Performance assessment of private desalination plants for drinking-water microbial safety in Mafraq Governorate, Jordan
摘要
Access to safe drinking water remains a major public-health challenge in arid regions such as Jordan, where privately operated desalination plants increasingly supplement limited municipal water supplies. This study evaluated microbial contamination patterns in desalinated drinking water collected from 27 private treatment plants in Mafraq Governorate, Jordan.

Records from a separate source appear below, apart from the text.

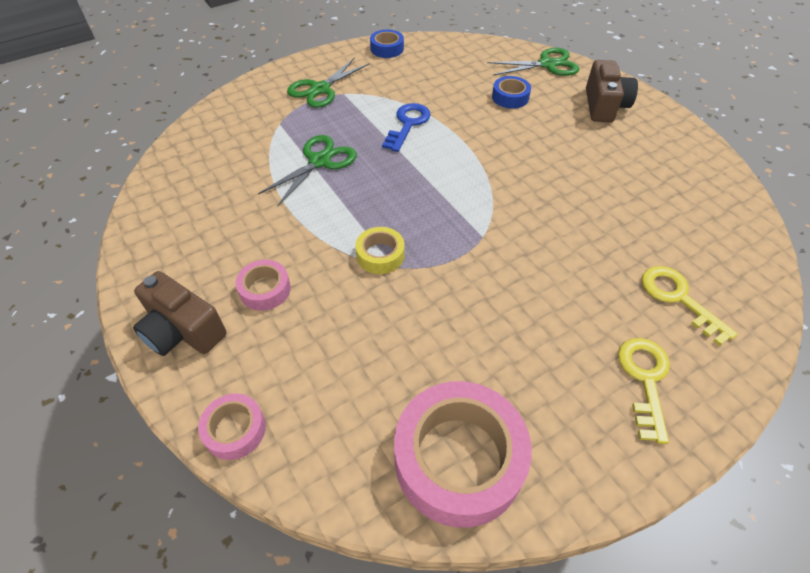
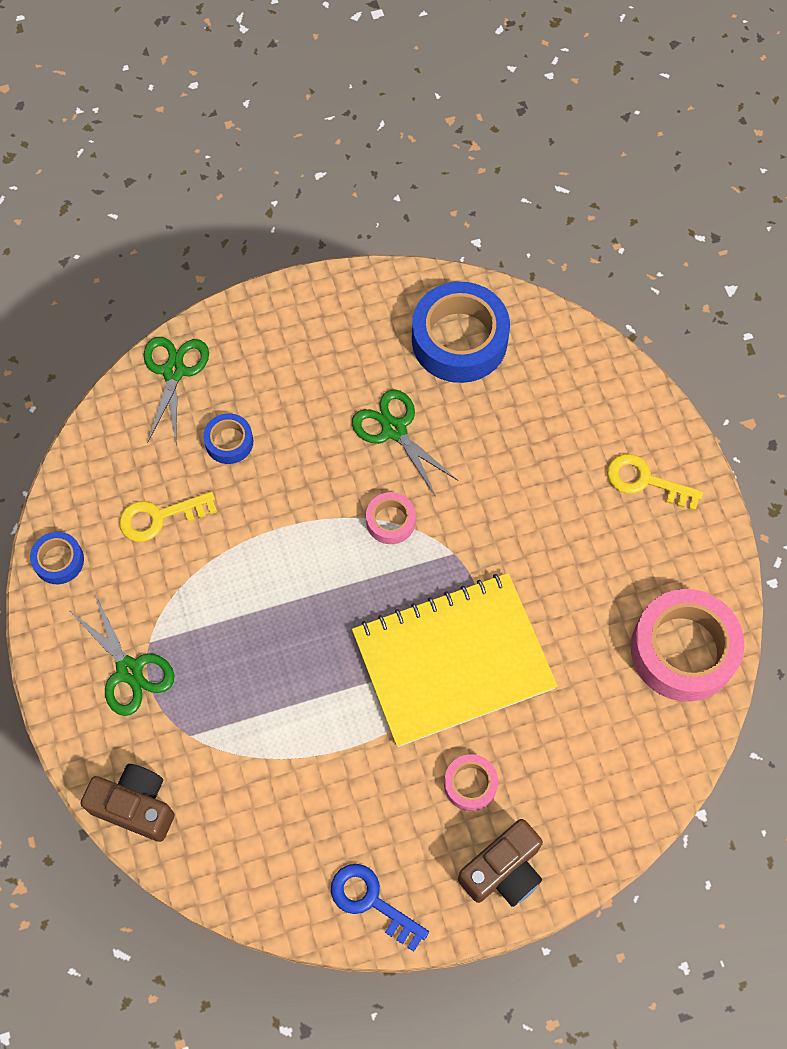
camera: 75 degrees left, 15 degrees up
(235, 430) = (621, 826): pink tape -> pink tape (390, 521)
(319, 161) = (283, 697): green scissors -> green scissors (394, 430)
(380, 255) = (453, 660): yellow tape -> yellow notebook
(408, 124) = (244, 578): blue key -> blue key (371, 902)
(604, 106) = (281, 345): brown camera -> brown camera (135, 806)
(678, 299) = (573, 413): yellow key -> yellow key (160, 517)
(689, 201) = (459, 340): none -> blue tape

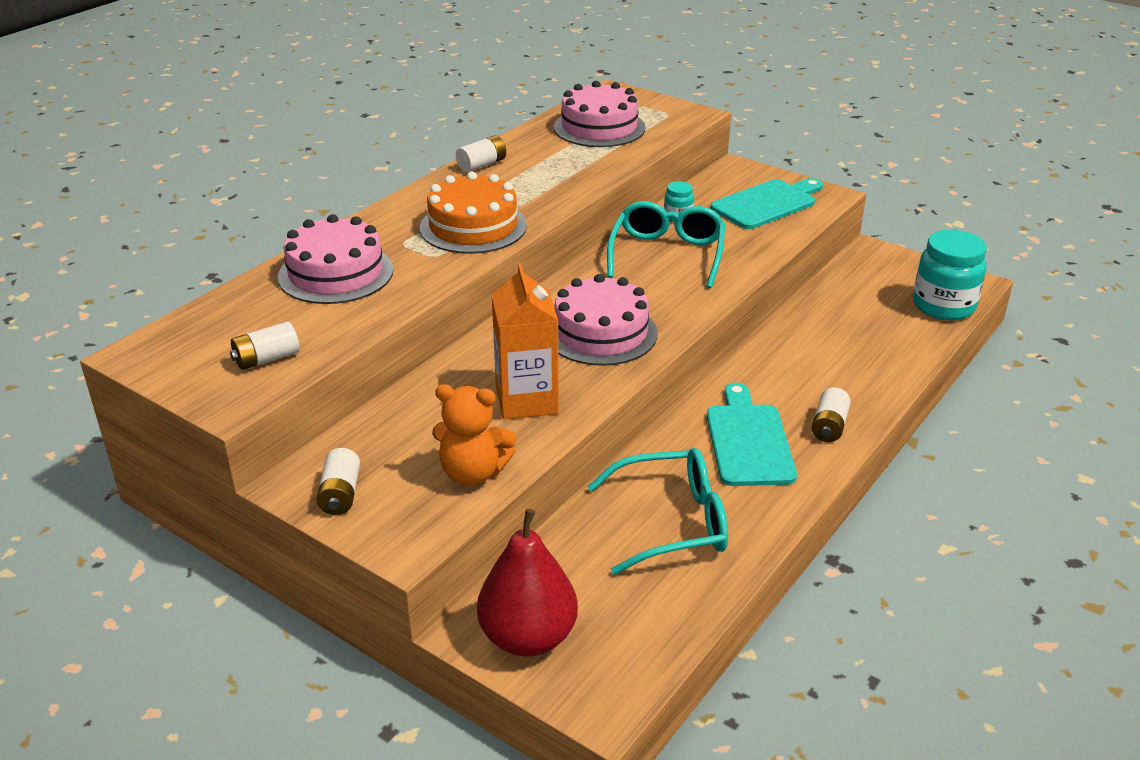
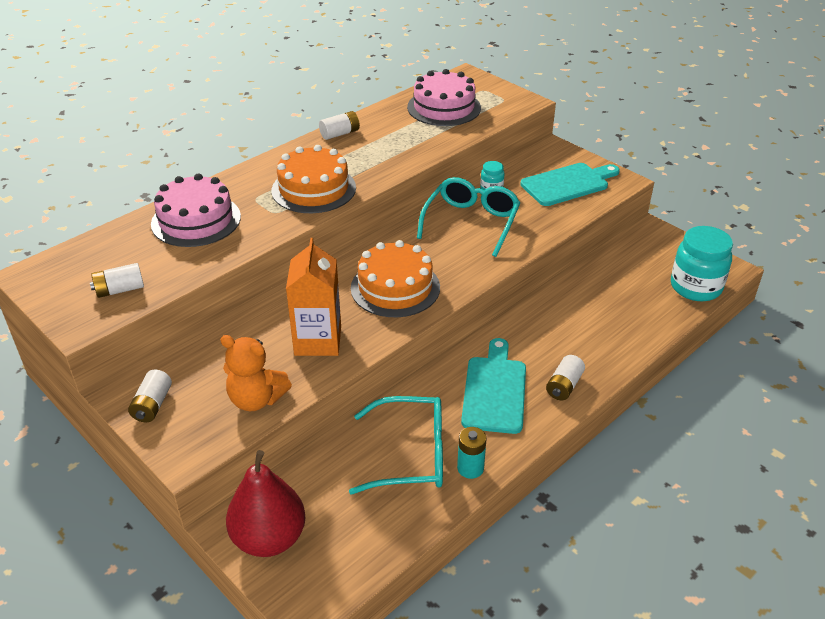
camera: 10 degrees right, 5 degrees up
(601, 333) = (395, 287): pink cake -> orange cake
(749, 528) = (470, 468): none -> turquoise battery

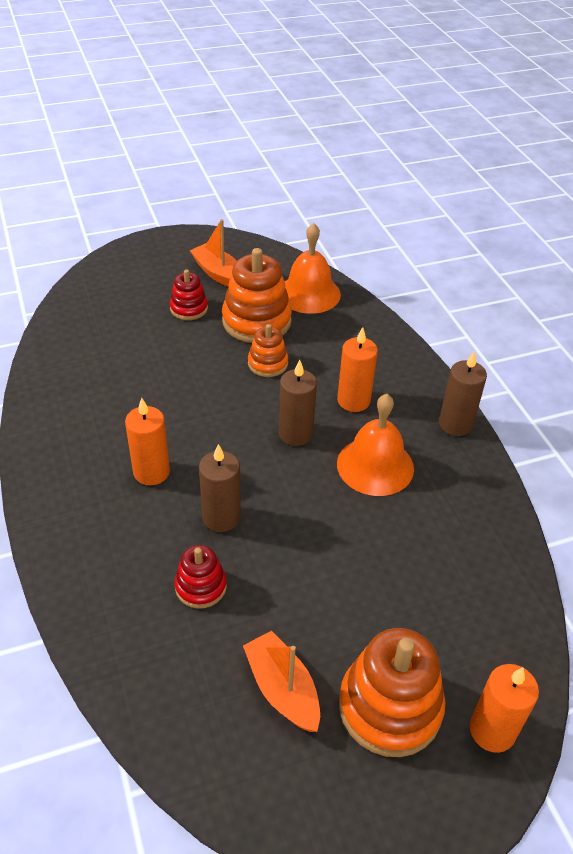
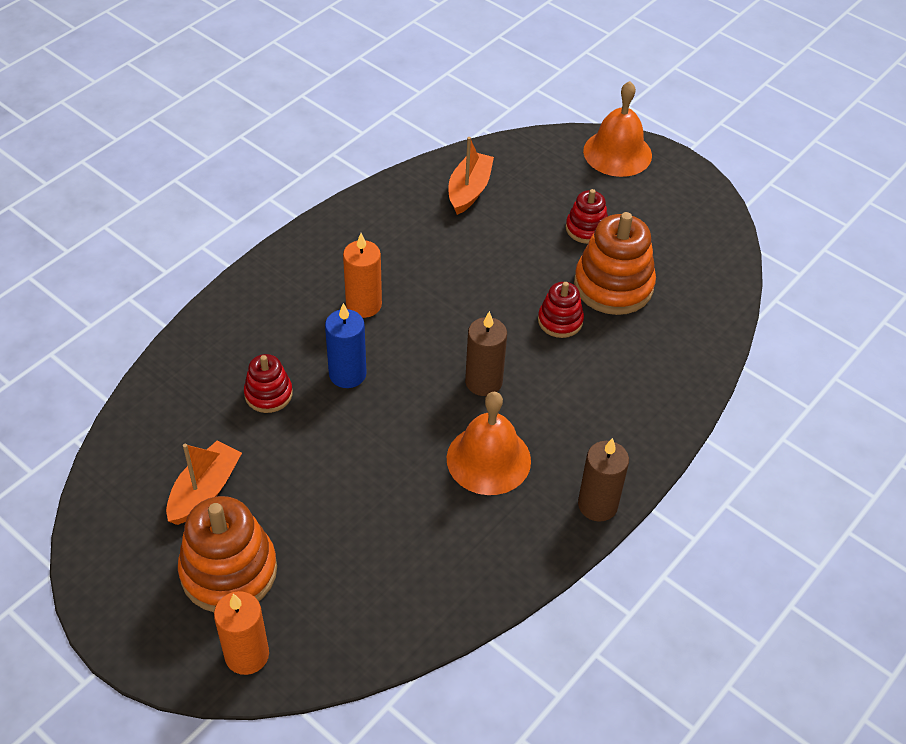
camera: 60 degrees right, 5 degrees up
(218, 273) = (658, 224): orange boat -> orange boat (469, 190)
(221, 517) = (347, 374): brown candle -> blue candle
(267, 363) = (560, 321): orange stacking toy -> red stacking toy
(309, 293) = (694, 307): orange bell -> orange bell (617, 153)
(353, 400) = (563, 408): orange candle -> none

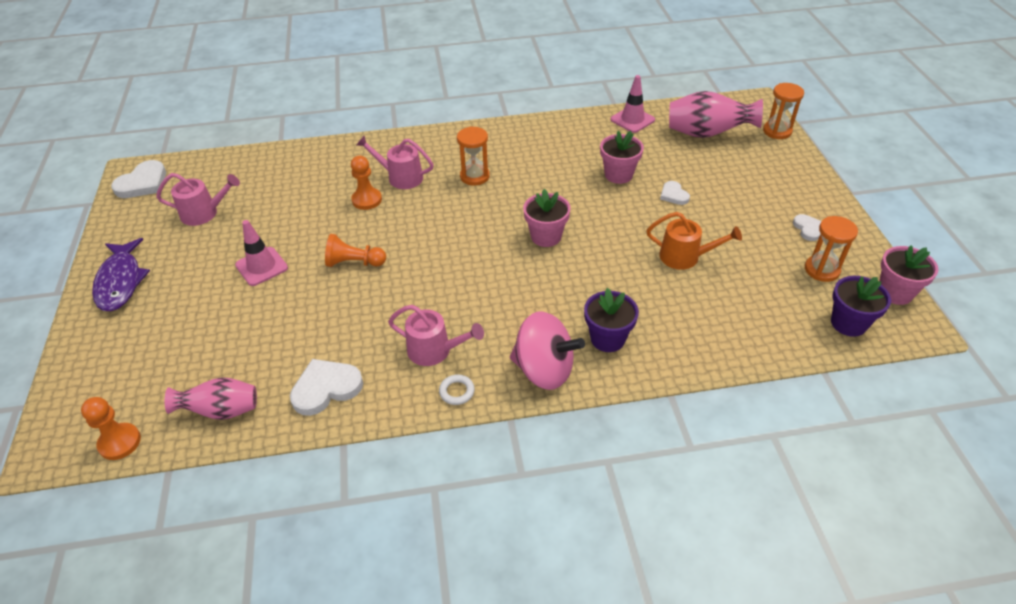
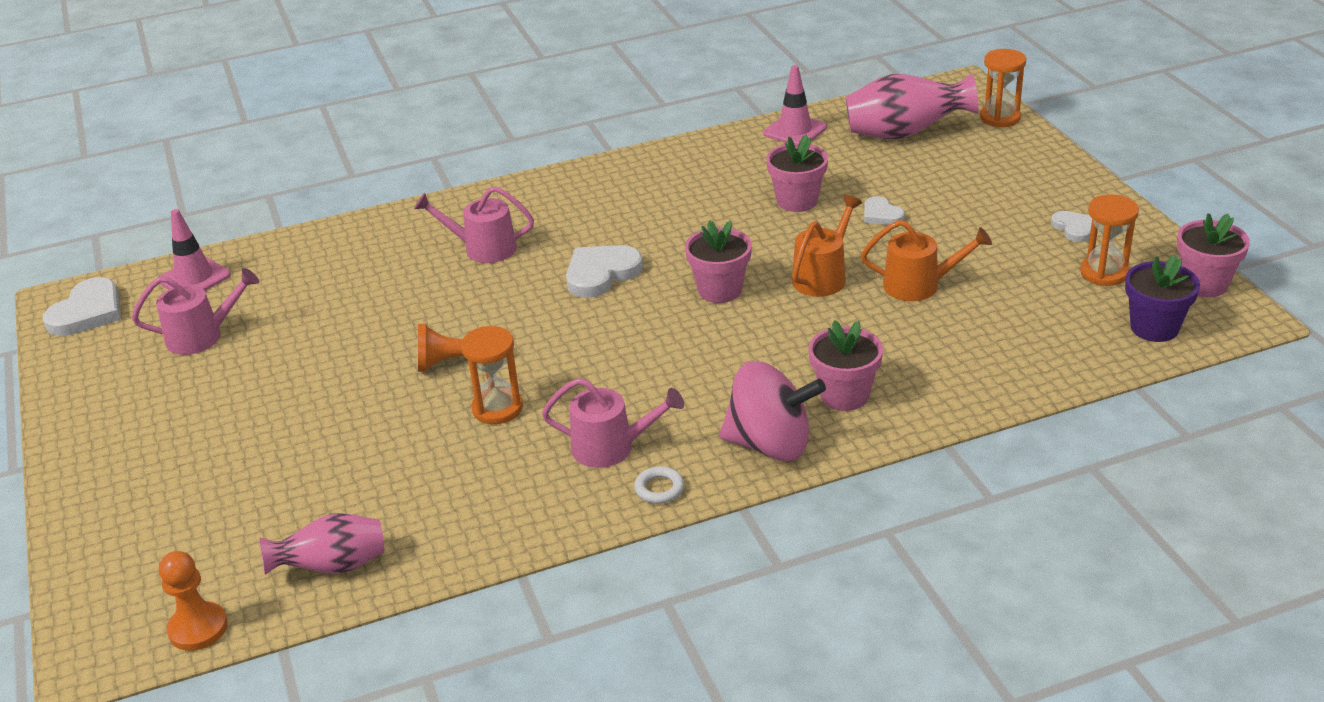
camera: 10 degrees left, 10 degrees down
(120, 282) = (110, 440): purple fish -> none
(261, 266) = (319, 388): pink traffic cone -> pink traffic cone (194, 278)
(326, 388) = (473, 516): white heart -> white heart (601, 274)
(367, 200) = (443, 284): orange pawn -> none
(474, 176) = (592, 232): orange hourglass -> orange hourglass (497, 408)
(607, 338) = (844, 395): purple flower pot -> pink flower pot
(619, 238) = (822, 276): none -> orange watering can

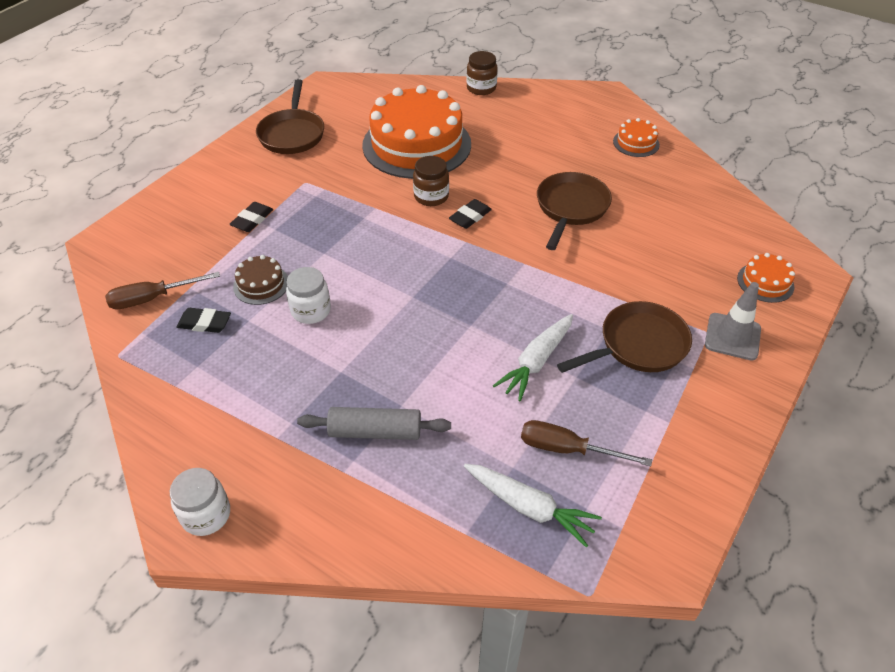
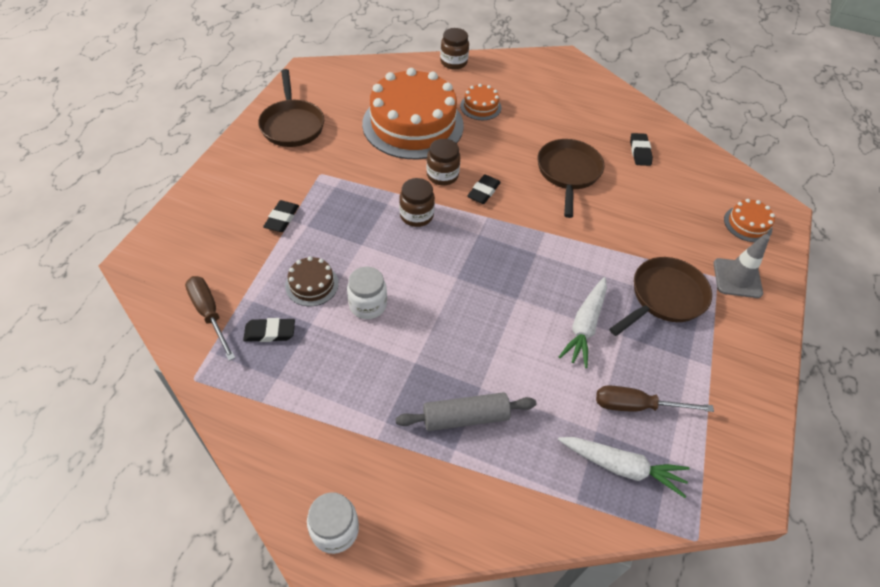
camera: 15 degrees left, 5 degrees up
(152, 298) = (209, 314): brown screwdriver -> brown screwdriver turned 90 degrees clockwise
(390, 232) = (416, 215): none -> brown jar
(636, 143) = (604, 104): orange cake -> orange cake (480, 106)
(661, 195) = (640, 152): none -> black eraser

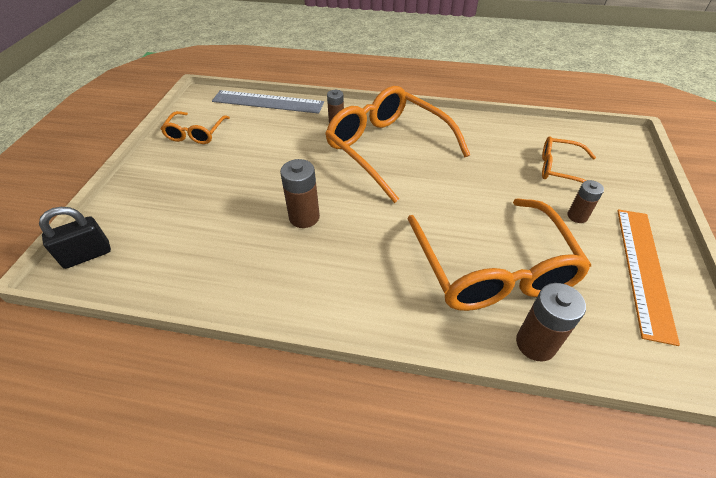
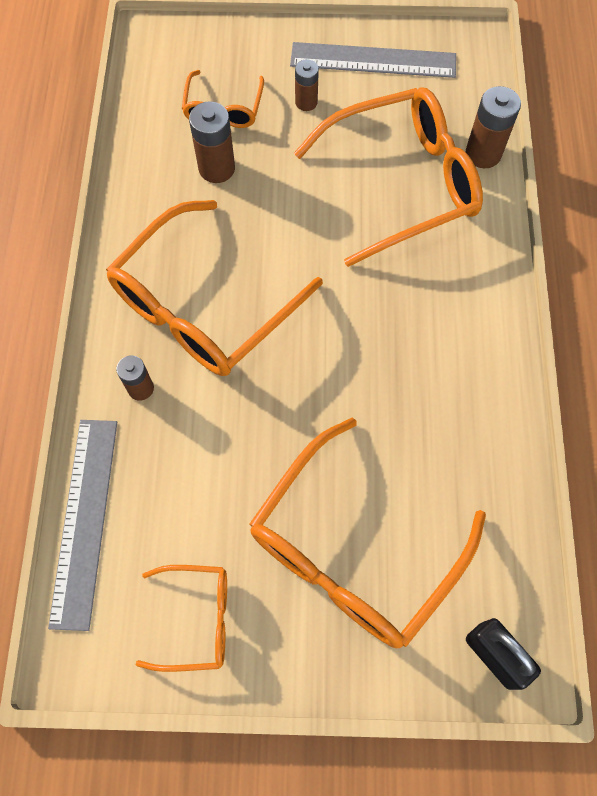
camera: 100 degrees left, 20 degrees up
(196, 197) = (354, 548): none -> orange glasses
(304, 217) = (365, 388): brown battery -> brown battery (216, 168)
(643, 270) = (373, 60): orange ruler -> grey ruler

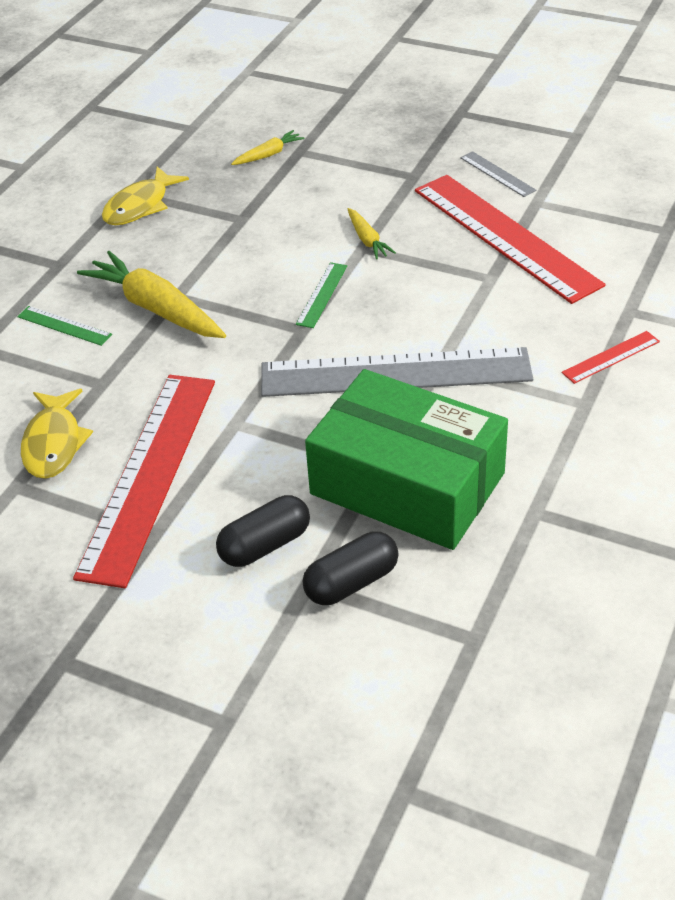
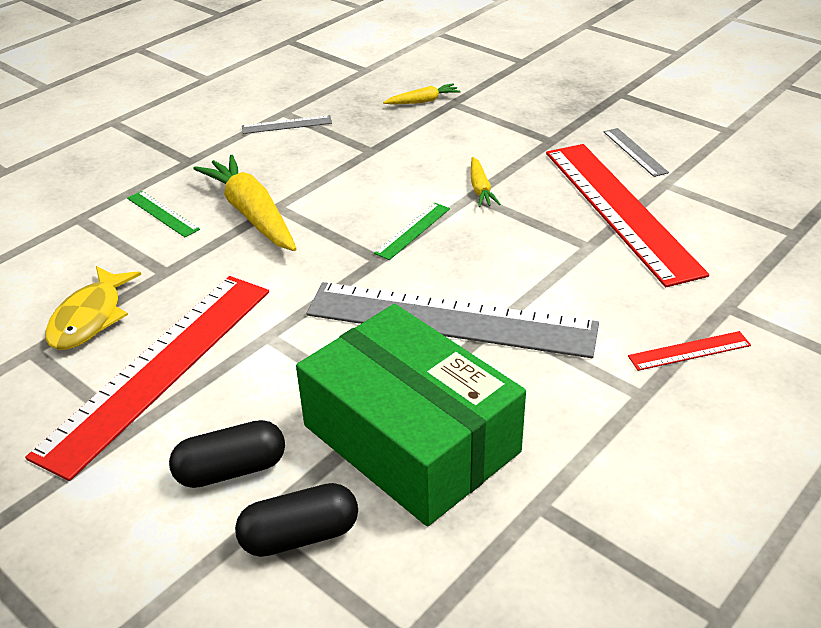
camera: 15 degrees right, 5 degrees down
(140, 206) = (287, 125): yellow fish -> grey ruler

A total of 169 water samples, including dispensed tap water collected directly from dispensing outlets (n = 73), bottled water (n = 32), and refillable gallon water (n = 64), were collected across four seasonal sampling rounds and analyzed in triplicate for Escherichia coli, Pseudomonas aeruginosa, total coliforms, and fungal contamination. Residual free chlorine concentrations were also measured on-site. Because microbial outcomes exhibited sparse positive detections and substantial zero inflation, triplicates were aggregated at the sample level. Microbial outcomes were analyzed as binary detection variables using generalized linear mixed models and Firth penalized logistic regression. Refillable gallon water exhibited the highest overall contamination frequency (25.0%), followed by bottled water (10.2%) and dispensed tap water (4.1%). Relative to dispensed tap water, refillable gallon water demonstrated significantly greater odds of total coliform contamination (OR = 13.24, 95% CI: 3.72–47.13) and fungal contamination (OR = 11.41, 95% CI: 3.80–34.22). No significant overall seasonal variation was observed across most microbial indicators, although Pseudomonas aeruginosa exhibited significantly greater detection odds during June relative to September (OR = 4.64, 95% CI: 1.17–18.41). These findings highlight the importance of strengthening operational hygiene practices and improving microbial monitoring in private desalinated water systems, particularly refillable gallon water pathways.